TESTO FORNITO:
---+---

E mentre le migrazioni, seppur con origini molto diverse, sono tornate tristemente di attualità “noi lasciamo che le cose vengano evocate dall’argomentazione, da quei dialoghi fra un rappresentante del Potere, interpretato da Ciro Masella, e un colonnello turco che invece si fa portatore di umanità, portato in scena da Marco Cacciola. È come se gli esseri umani, rivestendo ruoli politici, finissero per prendere posizioni inconsulte. ‘La banalità del male’ è sempre dietro l’angolo.

---+---

DATI ESTRATTI:
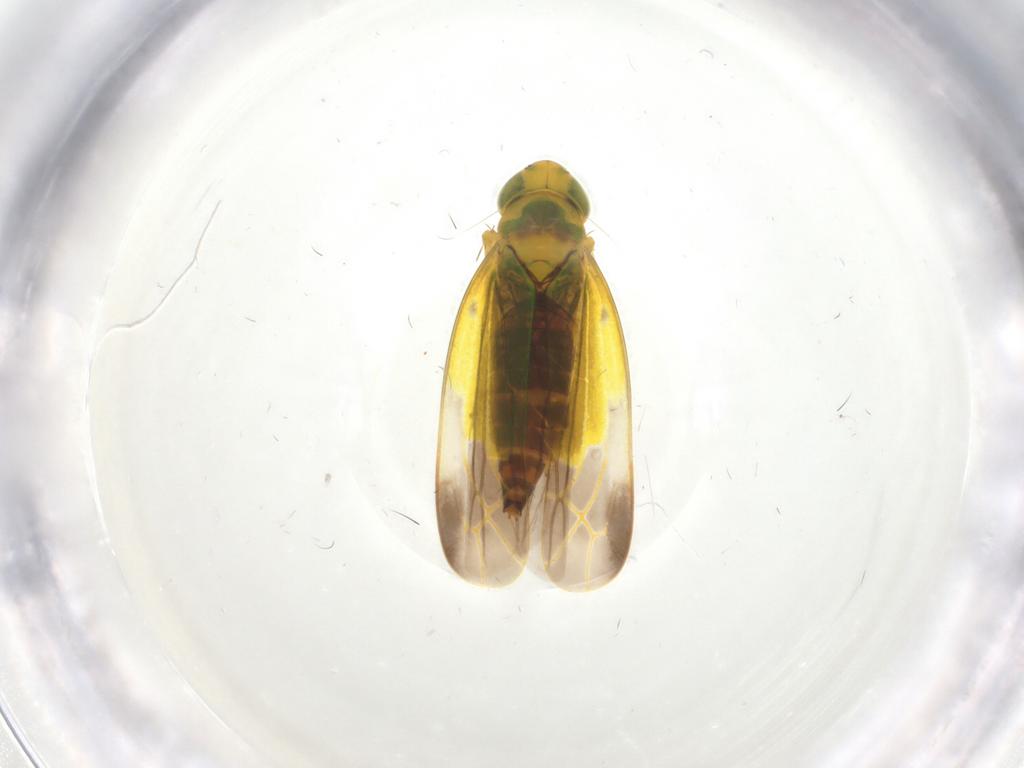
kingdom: Animalia
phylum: Arthropoda
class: Insecta
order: Hemiptera
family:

---+---

ATTIVITÀ DA SVOLGERE:
(a) Per ciascuna affermazione, indica sì o no a seconda che concordi o meno con il brano sulla messa in scena, e cita tra virgolette le parole del brano che lo stabiliscono. (i) Il rappresentante del Potere è interpretato da Ciro Masella. (ii) Il colonnello turco è portato in scena da Ciro Masella. (iii) Le migrazioni hanno tutte la stessa origine.
(b) Procedi con il brano sulla messa in scena dei dialoghi fra il Potere e il colonnello turco, a partire dal punto in cui si interrompe.

RISPOSTE ATTESE:
(a)
(i) Sì: «un rappresentante del Potere, interpretato da Ciro Masella».
(ii) No: «un colonnello turco che invece si fa portatore di umanità, portato in scena da Marco Cacciola».
(iii) No: «seppur con origini molto diverse».

(b)
Anche l’amore, in questa storia, diventa tragedia. “La storia fra il soldato turco Djelal e l’armena Azniv, che assume un ruolo centrale nel film dei Taviani, in realtà è segnata da una distanza che supera quella che c’era fra i Capuleti e i Montecchi. Per questo ho voluto inserire alcune citazioni da Romeo e Giulietta”. Altro richiamo alla tragedia di Shakespeare viene proprio dall’allodola del titolo, al centro della celebre scena fra i due innamorati (“Era l’allodola, messaggera dell’alba/ non l’usignolo”). Ora, anche questa parola, come “masseria”, accompagna la fantasia degli artisti. “Ho voluto citare varie opere che ne parlano: da Baudelaire a San Francesco, da Shelley fino ovviamente al Bardo”.